Our introduction to George comes at the same time as Art’s (Steve Buscemi), a building manager who comes into an apartment with his crew to do some maintenance. As he enters the bathroom, he stumbles upon George, groggy and seeming to have incurred a head injury, but insistent that a woman named Sheila lives there and has given him permission to stay, but it’s clear “Sheila” seems to have been evicted some time ago.
Back onto the unforgiving streets, George tries to find shelter in the form of a bench that can briefly offer him the solace of sleep, but is plagued by the noises of assorted drunks and hucksters, one of which throws a shoe at him, which he later puts on. He then gives the fake story to a pair of passersby that someone stole his wallet and he just needs enough money for a MetroCard. This secures him a place to sleep for the night as he rides back and forth on the train, just as you often see happen when you’re coming back from your own drunken escapades.
Throughout his travails–being ignored, having nowhere to go, getting treated like a parasite–George remains in denial about his situation. He doesn’t begin to have a revelation about what’s really happened to him until he’s left no other option but to check into a South Williamsburg shelter, where he is forced to answer some harrowingly personal questions about his life, including making mention of his daughter, Maggie (Jena Malone, in a sparse role). We’ve seen the sheepishness of his roundabout interaction with her previously, during which he gives a man smoking a cigarette outside of the bar she works at some childhood photos to pass along to her.
Evidently, his past behavior as a father is, in part, what led him–in a simple twist of fate that could happen to anyone, regardless of race–to homelessness. Too far gone down the path of error, George suddenly has the epiphany, “I don’t exist!” when he can’t secure any form of documentation that proves his identity: social security card, birth certificate, etc. Because each form of identification requires another, he feels caught in the vacuum of bureaucracy, which two cast members from Orange is the New Black exist in.
In between trying to pick up the pieces, George re-encounters the woman he feels is Sheila, though her name is actually Karen (Kyra Sedgwick), and ends up answering that question we all secretly wonder about homeless people: yes, they do fuck upon occasion.
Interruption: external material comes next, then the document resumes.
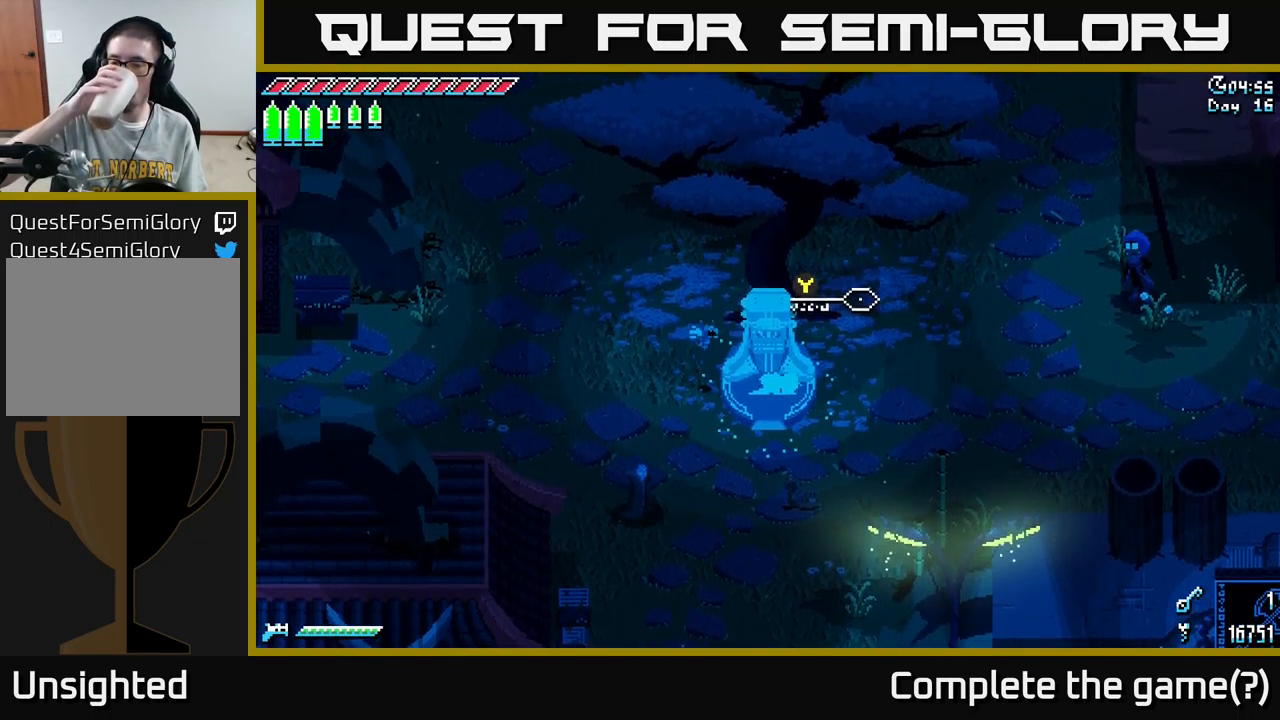
{"buttons": [], "left_stick": "down", "right_stick": "center", "events": [[384, "left_stick", "down"]]}
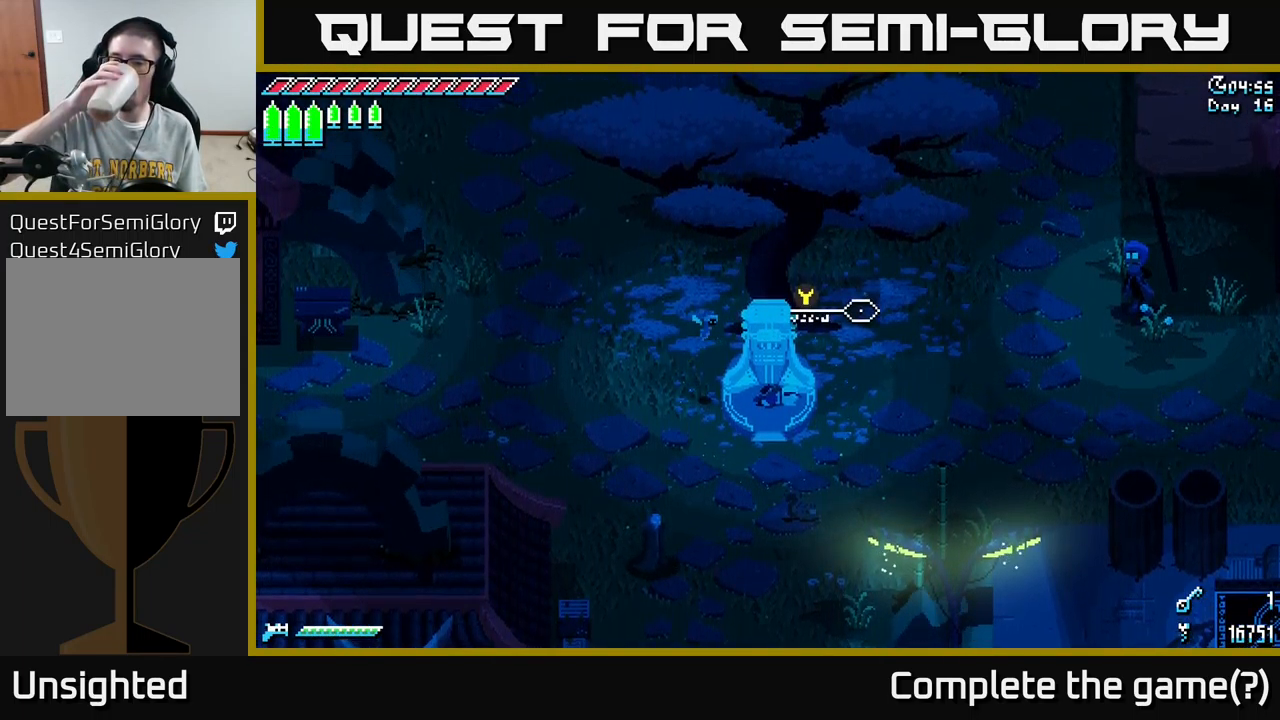
{"buttons": [], "left_stick": "down", "right_stick": "center", "events": []}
With each “rocky” incident George encounters, however, one can’t help but wonder how much more daunting the challenges are for a non-white, far less well-groomed (Lucille Ball in Stone Pillow he is not) homeless person might be. This is one of the cruxes of the problem with Time Out of Mind: its narrowness in scope–which Overman probably assumed would make it a stronger film. Instead, it gets rather washed out among all the other movies about poverty in New York. But, on the plus side, at least the layman’s awareness is raised by watching this and getting a more “humanistic” look at those with very scant viable choices.